DATASET ENTRIES Block Start

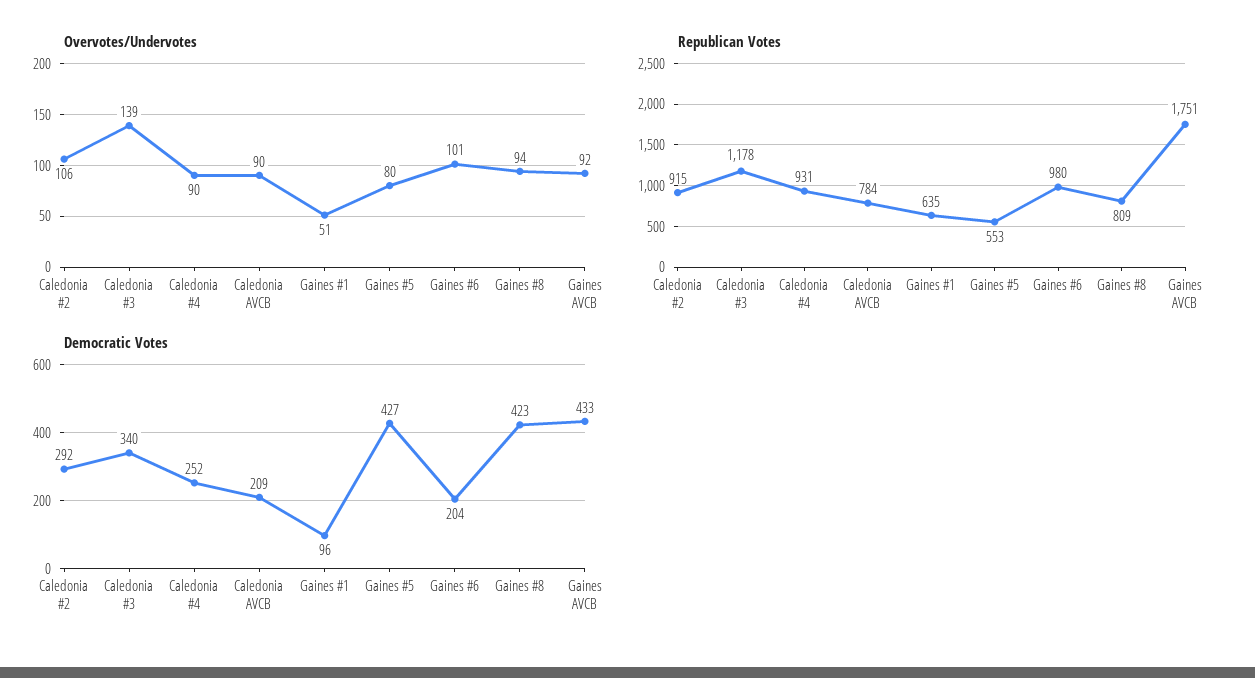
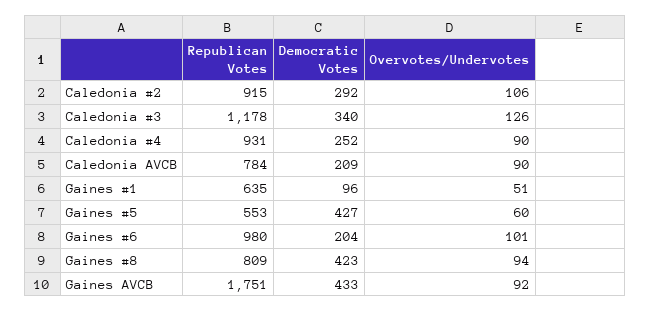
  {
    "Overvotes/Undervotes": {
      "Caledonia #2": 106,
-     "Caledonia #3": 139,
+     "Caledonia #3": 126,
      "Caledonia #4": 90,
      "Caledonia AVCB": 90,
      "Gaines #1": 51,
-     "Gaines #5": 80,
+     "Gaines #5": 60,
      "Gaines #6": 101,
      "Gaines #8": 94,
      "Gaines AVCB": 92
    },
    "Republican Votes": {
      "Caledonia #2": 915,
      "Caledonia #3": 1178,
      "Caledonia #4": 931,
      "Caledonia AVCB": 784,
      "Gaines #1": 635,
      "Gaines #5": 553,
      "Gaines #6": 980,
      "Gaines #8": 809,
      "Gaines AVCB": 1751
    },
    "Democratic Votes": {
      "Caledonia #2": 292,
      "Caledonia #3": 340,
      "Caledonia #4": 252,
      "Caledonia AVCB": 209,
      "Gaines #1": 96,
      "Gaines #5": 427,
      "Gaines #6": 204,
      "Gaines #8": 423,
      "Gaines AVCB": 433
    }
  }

DATASET ENTRIES Block End

* AIM OF THE TASK
Return the material exactly as written, except for any pictures it holds.

* EXERCISE OUTPUT
  {
    "Overvotes/Undervotes": {
      "Caledonia #2": 106,
-     "Caledonia #3": 139,
+     "Caledonia #3": 126,
      "Caledonia #4": 90,
      "Caledonia AVCB": 90,
      "Gaines #1": 51,
-     "Gaines #5": 80,
+     "Gaines #5": 60,
      "Gaines #6": 101,
      "Gaines #8": 94,
      "Gaines AVCB": 92
    },
    "Republican Votes": {
      "Caledonia #2": 915,
      "Caledonia #3": 1178,
      "Caledonia #4": 931,
      "Caledonia AVCB": 784,
      "Gaines #1": 635,
      "Gaines #5": 553,
      "Gaines #6": 980,
      "Gaines #8": 809,
      "Gaines AVCB": 1751
    },
    "Democratic Votes": {
      "Caledonia #2": 292,
      "Caledonia #3": 340,
      "Caledonia #4": 252,
      "Caledonia AVCB": 209,
      "Gaines #1": 96,
      "Gaines #5": 427,
      "Gaines #6": 204,
      "Gaines #8": 423,
      "Gaines AVCB": 433
    }
  }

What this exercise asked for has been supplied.